- **What to do**
Nothing but the lines below from the one with "una importancia fundamental" through the one with "肩の力の抜けたダスティな渋グリーン" should be output, each exactly as given, and no pictures.

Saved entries

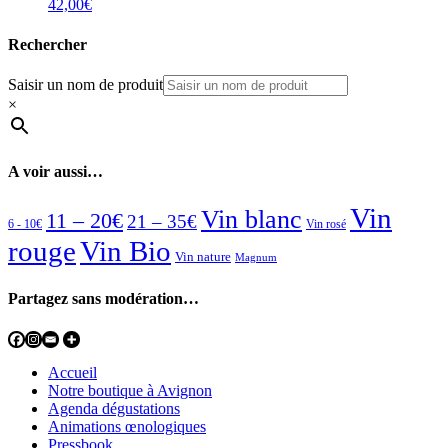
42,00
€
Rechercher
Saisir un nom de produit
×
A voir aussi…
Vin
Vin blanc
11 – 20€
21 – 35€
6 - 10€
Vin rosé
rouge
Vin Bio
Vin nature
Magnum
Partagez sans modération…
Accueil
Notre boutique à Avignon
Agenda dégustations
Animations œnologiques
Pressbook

---

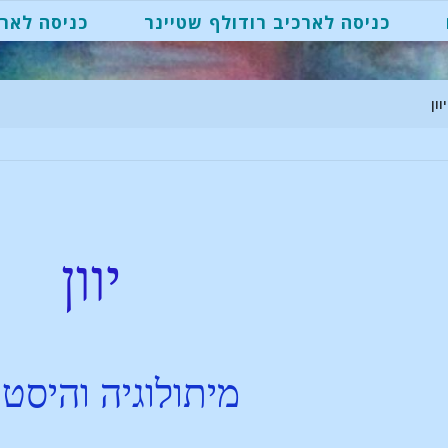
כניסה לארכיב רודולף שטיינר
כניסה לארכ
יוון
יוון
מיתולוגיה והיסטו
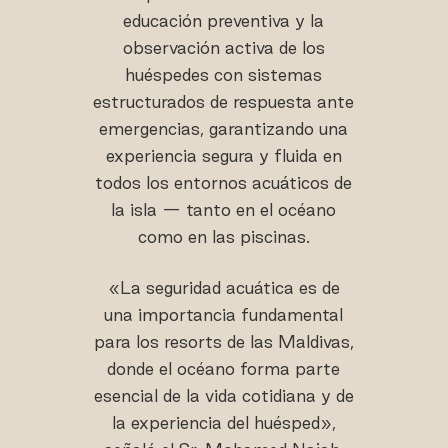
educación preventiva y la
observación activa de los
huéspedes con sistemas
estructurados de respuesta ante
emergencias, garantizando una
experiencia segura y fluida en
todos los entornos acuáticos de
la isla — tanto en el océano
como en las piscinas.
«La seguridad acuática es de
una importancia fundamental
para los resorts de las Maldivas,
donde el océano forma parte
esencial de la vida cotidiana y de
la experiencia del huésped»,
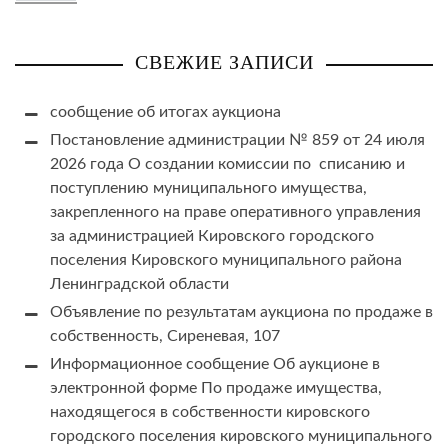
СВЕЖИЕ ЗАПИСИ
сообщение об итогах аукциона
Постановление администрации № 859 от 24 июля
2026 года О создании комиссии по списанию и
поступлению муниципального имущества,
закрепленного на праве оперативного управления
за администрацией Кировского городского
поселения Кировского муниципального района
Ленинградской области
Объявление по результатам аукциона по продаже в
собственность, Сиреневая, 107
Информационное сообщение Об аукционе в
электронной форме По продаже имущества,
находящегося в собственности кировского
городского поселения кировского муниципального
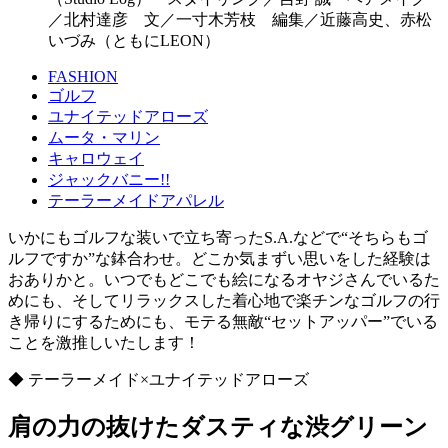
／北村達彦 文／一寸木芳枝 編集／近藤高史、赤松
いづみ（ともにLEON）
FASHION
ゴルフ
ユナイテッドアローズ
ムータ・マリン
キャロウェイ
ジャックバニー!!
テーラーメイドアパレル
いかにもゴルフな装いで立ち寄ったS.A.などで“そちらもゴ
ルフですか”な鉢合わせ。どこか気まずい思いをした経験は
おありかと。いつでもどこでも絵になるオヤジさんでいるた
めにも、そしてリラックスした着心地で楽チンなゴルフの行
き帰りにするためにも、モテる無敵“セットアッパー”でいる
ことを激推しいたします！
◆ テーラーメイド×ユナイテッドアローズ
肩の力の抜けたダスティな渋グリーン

- **Answer to this task**
una importancia fundamental
para los resorts de las Maldivas,
donde el océano forma parte
esencial de la vida cotidiana y de
la experiencia del huésped»,
СВЕЖИЕ ЗАПИСИ
сообщение об итогах аукциона
Постановление администрации № 859 от 24 июля
2026 года О создании комиссии по списанию и
поступлению муниципального имущества,
закрепленного на праве оперативного управления
за администрацией Кировского городского
поселения Кировского муниципального района
Ленинградской области
Объявление по результатам аукциона по продаже в
собственность, Сиреневая, 107
Информационное сообщение Об аукционе в
электронной форме По продаже имущества,
находящегося в собственности кировского
городского поселения кировского муниципального
／北村達彦 文／一寸木芳枝 編集／近藤高史、赤松
いづみ（ともにLEON）
FASHION
ゴルフ
ユナイテッドアローズ
ムータ・マリン
キャロウェイ
ジャックバニー!!
テーラーメイドアパレル
いかにもゴルフな装いで立ち寄ったS.A.などで“そちらもゴ
ルフですか”な鉢合わせ。どこか気まずい思いをした経験は
おありかと。いつでもどこでも絵になるオヤジさんでいるた
めにも、そしてリラックスした着心地で楽チンなゴルフの行
き帰りにするためにも、モテる無敵“セットアッパー”でいる
ことを激推しいたします！
◆ テーラーメイド×ユナイテッドアローズ
肩の力の抜けたダスティな渋グリーン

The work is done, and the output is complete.